### [TEXTO PROPORCIONADO]

------------------------------------------------------------------------

La gran cordillera de los Pirineos es una antigua cordillera, rejuvenecida durante la última orogenia (desde el Cretácico hasta el Mioceno). La división entre la vertiente española y la francesa recibe el nombre de zona axial pirenaica y es donde están localizadas las máximas altitudes. Desde un punto de vista geológico, el Parque Nacional de Aigüestortes y Lago de San Mauricio está situado en el interior de dicha zona axial.

El Parque se encuentra físicamente flanqueado al norte y al sur por fuertes estribaciones montañosas, siendo accesible por tanto con mayor facilidad por sus costados. Los terrenos que constituyen el Parque pertenecen a formaciones de la era Primaria (granitos y pizarras) que formaban entonces (hace 200 millones de años) el eje pirenaico.

Su forma actual, en cambio, responde al resultado de la acción posterior de los agentes naturales durante largo plazo, destacando las convulsiones geológicas de la era Terciaria que elevaron, todavía más, las montañas paleozoicas. Sobre el relieve formado con anterioridad incidió de forma decisiva el glaciarismo de la era Cuaternaria, como demuestra el paisaje actual, en el que pueden reconocerse perfectamente el itinerario seguido por las lenguas de hielo, algunas de ellas de formidable potencia. Los glaciares modelaron los valles, formaron los circos y dejaron a su paso decenas de cubetas, los actuales lagos o estanys, tan comunes en el relieve del Parque Nacional.

 

Foto de montañas, picos y algún lago de Aigüestortes

 
 

Los lagos constituyen un elemento esencial del Parque, ocupando antiguos fondos de circos, y los hay de distintas profundidades, tamaños y color de sus aguas. Además, muchos de ellos se encuentran intercomunicados por saltos de agua y enlaces naturales, otorgando al Parque parte de su espectacular belleza, mientras que otros son masas indepedientes de aguas.

El origen geológico de los lagos se encuentra también en las glaciaciones; en la acción de una lengua glaciar contra un plano menos inclinado, que llega a excavar el suelo formando una cuenca que se llena de hielo.

El glaciarismo actuó también sobre las crestas. El agua metida en las hendiduras de las rocas, al transformarse en hielo debido al enfriamiento general, fue quebrándolas y ocasionando el arisco perfil de las crestas.

------------------------------------------------------------------------

### [REGISTROS ENUMERADOS]
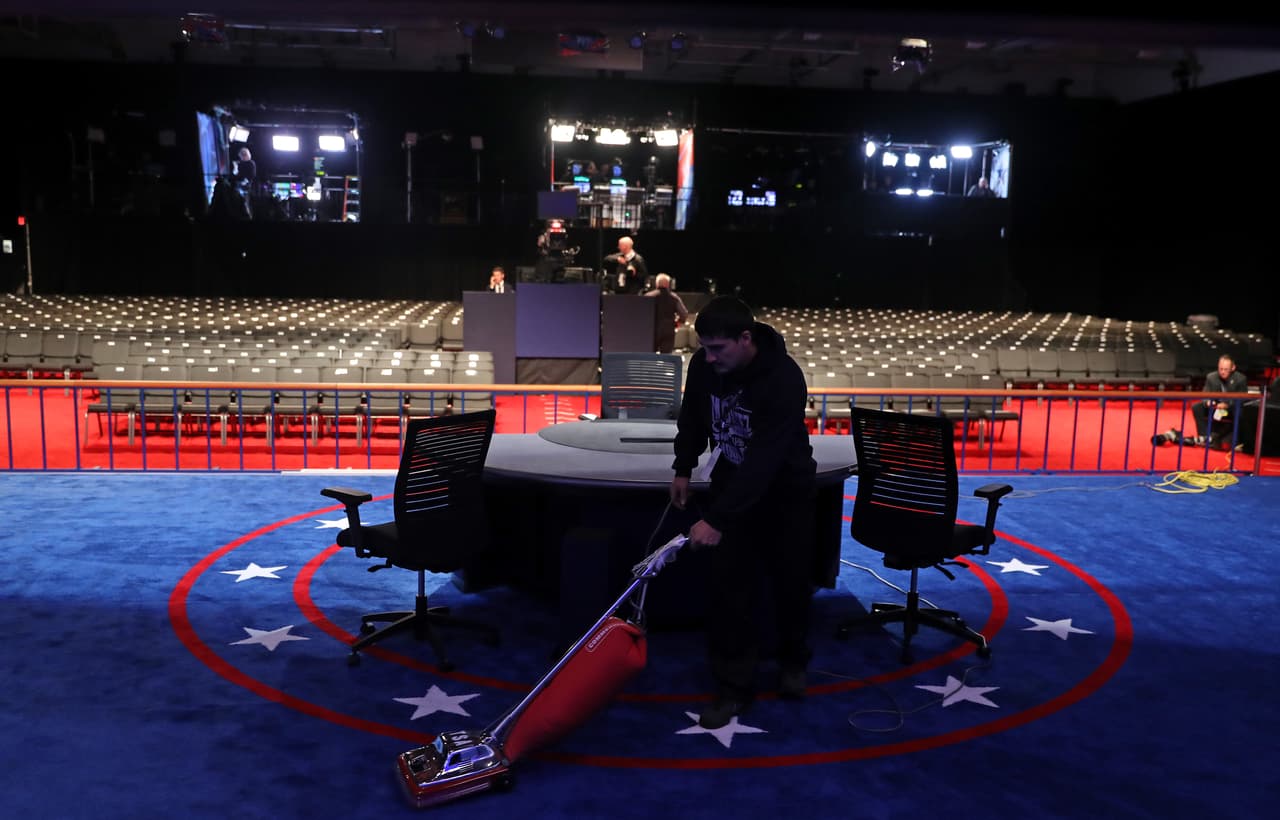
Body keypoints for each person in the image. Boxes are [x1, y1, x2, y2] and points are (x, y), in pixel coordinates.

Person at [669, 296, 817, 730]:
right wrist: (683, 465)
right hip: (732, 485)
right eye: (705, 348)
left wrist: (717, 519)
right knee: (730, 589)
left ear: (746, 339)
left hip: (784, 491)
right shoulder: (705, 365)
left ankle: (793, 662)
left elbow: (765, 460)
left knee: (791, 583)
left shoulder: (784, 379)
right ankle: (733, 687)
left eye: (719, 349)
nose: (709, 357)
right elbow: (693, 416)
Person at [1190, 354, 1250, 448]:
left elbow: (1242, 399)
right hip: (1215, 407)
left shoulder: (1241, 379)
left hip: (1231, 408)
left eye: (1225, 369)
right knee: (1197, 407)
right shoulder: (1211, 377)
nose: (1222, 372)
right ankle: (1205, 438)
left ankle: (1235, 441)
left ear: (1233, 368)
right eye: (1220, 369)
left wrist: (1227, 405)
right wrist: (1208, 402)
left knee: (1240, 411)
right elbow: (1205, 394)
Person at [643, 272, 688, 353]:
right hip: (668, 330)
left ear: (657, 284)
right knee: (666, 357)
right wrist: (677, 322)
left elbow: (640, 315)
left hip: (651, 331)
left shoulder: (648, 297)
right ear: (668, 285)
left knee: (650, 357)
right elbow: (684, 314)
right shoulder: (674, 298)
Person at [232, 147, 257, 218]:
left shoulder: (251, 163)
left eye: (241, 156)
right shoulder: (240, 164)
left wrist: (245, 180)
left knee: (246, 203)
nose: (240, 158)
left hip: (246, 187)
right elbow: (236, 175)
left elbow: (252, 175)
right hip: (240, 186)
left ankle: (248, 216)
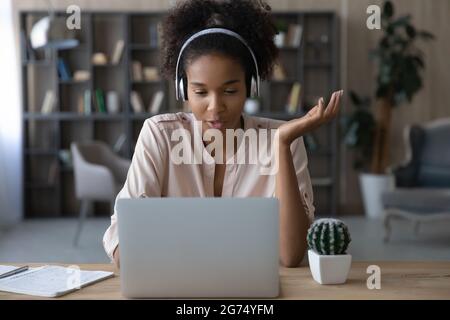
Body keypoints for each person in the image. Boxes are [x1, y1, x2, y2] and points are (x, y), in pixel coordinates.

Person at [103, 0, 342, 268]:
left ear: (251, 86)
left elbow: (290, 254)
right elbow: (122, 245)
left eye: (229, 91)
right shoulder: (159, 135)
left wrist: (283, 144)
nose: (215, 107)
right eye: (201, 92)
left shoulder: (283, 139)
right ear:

------------------------------------------------------------------------

### [ENUNCIADO DEL EJERCICIO]
Traduce al inglés esta oración del texto sobre la geología de Aigüestortes: «Los glaciares modelaron los valles, formaron los circos y dejaron a su paso decenas de cubetas, los actuales lagos o estanys, tan comunes en el relieve del Parque Nacional.»

### [SOLUCIÓN DE LA TAREA]
The glaciers shaped the valleys, formed the cirques, and left dozens of basins in their wake, today's lakes or estanys, so common in the relief of the National Park.